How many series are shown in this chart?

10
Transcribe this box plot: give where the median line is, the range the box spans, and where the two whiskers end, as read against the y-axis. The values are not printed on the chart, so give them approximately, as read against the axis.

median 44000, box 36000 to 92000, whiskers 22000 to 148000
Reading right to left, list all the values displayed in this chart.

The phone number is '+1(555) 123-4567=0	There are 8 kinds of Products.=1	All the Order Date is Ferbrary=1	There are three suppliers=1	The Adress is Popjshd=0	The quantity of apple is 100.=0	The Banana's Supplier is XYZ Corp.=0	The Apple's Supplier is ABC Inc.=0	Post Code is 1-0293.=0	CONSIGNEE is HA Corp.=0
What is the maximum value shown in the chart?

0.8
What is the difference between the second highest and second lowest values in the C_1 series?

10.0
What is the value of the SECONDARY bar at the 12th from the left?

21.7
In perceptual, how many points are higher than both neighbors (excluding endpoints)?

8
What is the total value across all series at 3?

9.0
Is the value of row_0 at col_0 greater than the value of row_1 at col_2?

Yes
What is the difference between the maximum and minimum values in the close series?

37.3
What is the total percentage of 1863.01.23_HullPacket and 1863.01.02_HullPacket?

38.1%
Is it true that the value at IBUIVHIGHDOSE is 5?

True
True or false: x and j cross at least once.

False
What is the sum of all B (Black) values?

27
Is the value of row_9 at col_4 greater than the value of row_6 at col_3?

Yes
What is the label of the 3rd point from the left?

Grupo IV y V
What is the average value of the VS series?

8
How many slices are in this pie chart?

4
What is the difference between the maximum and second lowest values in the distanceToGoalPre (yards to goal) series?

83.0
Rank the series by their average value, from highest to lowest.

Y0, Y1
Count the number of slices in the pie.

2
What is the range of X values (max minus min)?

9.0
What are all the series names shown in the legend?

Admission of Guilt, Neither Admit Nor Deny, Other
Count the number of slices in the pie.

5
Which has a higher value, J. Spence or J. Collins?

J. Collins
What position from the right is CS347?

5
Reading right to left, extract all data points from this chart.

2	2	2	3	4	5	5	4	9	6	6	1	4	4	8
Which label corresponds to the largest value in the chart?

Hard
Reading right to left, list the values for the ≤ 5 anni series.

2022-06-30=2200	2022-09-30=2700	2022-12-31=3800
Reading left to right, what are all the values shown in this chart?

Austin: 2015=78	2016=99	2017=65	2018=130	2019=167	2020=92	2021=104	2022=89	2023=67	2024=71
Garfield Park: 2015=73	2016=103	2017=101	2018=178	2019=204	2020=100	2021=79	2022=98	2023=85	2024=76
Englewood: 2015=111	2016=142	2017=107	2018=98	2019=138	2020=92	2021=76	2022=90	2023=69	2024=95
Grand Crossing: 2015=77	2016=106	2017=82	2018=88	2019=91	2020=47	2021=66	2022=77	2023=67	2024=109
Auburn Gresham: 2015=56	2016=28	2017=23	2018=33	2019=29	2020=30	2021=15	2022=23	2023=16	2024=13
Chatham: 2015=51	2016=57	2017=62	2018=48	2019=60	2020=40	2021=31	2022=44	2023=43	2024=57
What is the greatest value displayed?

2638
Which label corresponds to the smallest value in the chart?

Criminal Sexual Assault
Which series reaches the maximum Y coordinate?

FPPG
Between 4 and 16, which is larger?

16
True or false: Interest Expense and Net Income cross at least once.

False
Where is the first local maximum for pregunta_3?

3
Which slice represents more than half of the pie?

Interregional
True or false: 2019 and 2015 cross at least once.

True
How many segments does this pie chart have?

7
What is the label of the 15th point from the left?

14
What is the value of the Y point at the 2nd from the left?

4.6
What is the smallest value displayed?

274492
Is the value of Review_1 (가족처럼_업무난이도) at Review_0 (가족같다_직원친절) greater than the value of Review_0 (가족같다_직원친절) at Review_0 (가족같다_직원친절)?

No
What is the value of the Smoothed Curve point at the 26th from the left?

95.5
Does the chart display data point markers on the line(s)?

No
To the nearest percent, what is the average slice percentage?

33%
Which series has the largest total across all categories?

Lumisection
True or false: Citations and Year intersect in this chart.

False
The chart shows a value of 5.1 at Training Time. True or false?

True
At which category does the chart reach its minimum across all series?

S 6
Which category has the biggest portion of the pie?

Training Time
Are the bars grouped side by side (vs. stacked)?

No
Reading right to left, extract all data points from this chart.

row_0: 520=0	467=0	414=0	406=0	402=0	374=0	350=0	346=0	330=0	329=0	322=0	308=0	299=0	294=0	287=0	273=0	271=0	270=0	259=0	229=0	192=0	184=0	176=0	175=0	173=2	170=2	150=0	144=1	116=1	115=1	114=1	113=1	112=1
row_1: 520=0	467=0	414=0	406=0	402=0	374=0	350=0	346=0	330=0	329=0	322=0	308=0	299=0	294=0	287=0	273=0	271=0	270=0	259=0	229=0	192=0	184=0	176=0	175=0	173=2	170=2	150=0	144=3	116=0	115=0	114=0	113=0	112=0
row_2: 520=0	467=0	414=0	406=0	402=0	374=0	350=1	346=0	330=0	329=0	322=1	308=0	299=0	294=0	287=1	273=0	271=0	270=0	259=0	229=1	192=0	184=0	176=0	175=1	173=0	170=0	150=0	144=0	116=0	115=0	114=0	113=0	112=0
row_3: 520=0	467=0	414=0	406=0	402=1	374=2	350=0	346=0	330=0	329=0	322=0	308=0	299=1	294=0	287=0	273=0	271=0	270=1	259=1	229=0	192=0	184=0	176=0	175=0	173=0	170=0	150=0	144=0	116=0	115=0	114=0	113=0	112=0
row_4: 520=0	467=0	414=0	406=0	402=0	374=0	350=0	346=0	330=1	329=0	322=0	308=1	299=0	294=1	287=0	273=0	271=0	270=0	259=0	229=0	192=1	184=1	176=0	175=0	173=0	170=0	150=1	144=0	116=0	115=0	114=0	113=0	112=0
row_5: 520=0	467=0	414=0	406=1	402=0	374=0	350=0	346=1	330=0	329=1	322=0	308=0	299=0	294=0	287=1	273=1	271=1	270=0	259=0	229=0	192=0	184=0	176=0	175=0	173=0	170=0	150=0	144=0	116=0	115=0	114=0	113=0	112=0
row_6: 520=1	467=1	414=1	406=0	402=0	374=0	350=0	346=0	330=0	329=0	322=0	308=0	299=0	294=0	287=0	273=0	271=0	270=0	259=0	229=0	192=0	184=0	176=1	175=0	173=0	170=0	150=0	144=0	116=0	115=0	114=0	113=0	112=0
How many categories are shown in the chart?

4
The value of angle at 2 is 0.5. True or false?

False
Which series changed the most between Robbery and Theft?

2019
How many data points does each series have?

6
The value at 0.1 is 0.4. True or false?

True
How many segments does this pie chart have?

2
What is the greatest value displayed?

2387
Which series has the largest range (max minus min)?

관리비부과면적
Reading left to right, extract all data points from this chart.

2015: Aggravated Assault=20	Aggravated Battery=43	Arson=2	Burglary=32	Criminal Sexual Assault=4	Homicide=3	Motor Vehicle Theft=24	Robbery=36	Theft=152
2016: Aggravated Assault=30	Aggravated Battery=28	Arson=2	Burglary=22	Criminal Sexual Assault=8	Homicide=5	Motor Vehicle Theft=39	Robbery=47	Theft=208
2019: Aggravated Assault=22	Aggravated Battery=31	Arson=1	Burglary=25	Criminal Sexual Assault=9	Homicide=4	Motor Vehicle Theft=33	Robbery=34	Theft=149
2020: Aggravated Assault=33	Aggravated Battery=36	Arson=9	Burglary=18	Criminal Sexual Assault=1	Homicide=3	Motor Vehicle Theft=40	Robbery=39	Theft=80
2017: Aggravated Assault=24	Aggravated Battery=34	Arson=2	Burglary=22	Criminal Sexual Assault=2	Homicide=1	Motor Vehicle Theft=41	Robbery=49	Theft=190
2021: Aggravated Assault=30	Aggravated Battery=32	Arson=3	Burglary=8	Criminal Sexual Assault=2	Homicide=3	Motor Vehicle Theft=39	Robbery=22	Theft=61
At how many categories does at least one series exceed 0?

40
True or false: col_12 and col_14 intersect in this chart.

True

+ + +

Edit the records from the line with "median 44000, box" up to and including the line with "Which label corresponds to the largest", replacing each occurrence of "chart" with "graph" and leaving everything else unchanged. Return only those lines.

COMPLETED EXERCISE -
median 44000, box 36000 to 92000, whiskers 22000 to 148000
Reading right to left, list all the values displayed in this graph.

The phone number is '+1(555) 123-4567=0	There are 8 kinds of Products.=1	All the Order Date is Ferbrary=1	There are three suppliers=1	The Adress is Popjshd=0	The quantity of apple is 100.=0	The Banana's Supplier is XYZ Corp.=0	The Apple's Supplier is ABC Inc.=0	Post Code is 1-0293.=0	CONSIGNEE is HA Corp.=0
What is the maximum value shown in the graph?

0.8
What is the difference between the second highest and second lowest values in the C_1 series?

10.0
What is the value of the SECONDARY bar at the 12th from the left?

21.7
In perceptual, how many points are higher than both neighbors (excluding endpoints)?

8
What is the total value across all series at 3?

9.0
Is the value of row_0 at col_0 greater than the value of row_1 at col_2?

Yes
What is the difference between the maximum and minimum values in the close series?

37.3
What is the total percentage of 1863.01.23_HullPacket and 1863.01.02_HullPacket?

38.1%
Is it true that the value at IBUIVHIGHDOSE is 5?

True
True or false: x and j cross at least once.

False
What is the sum of all B (Black) values?

27
Is the value of row_9 at col_4 greater than the value of row_6 at col_3?

Yes
What is the label of the 3rd point from the left?

Grupo IV y V
What is the average value of the VS series?

8
How many slices are in this pie graph?

4
What is the difference between the maximum and second lowest values in the distanceToGoalPre (yards to goal) series?

83.0
Rank the series by their average value, from highest to lowest.

Y0, Y1
Count the number of slices in the pie.

2
What is the range of X values (max minus min)?

9.0
What are all the series names shown in the legend?

Admission of Guilt, Neither Admit Nor Deny, Other
Count the number of slices in the pie.

5
Which has a higher value, J. Spence or J. Collins?

J. Collins
What position from the right is CS347?

5
Reading right to left, extract all data points from this graph.

2	2	2	3	4	5	5	4	9	6	6	1	4	4	8
Which label corresponds to the largest value in the graph?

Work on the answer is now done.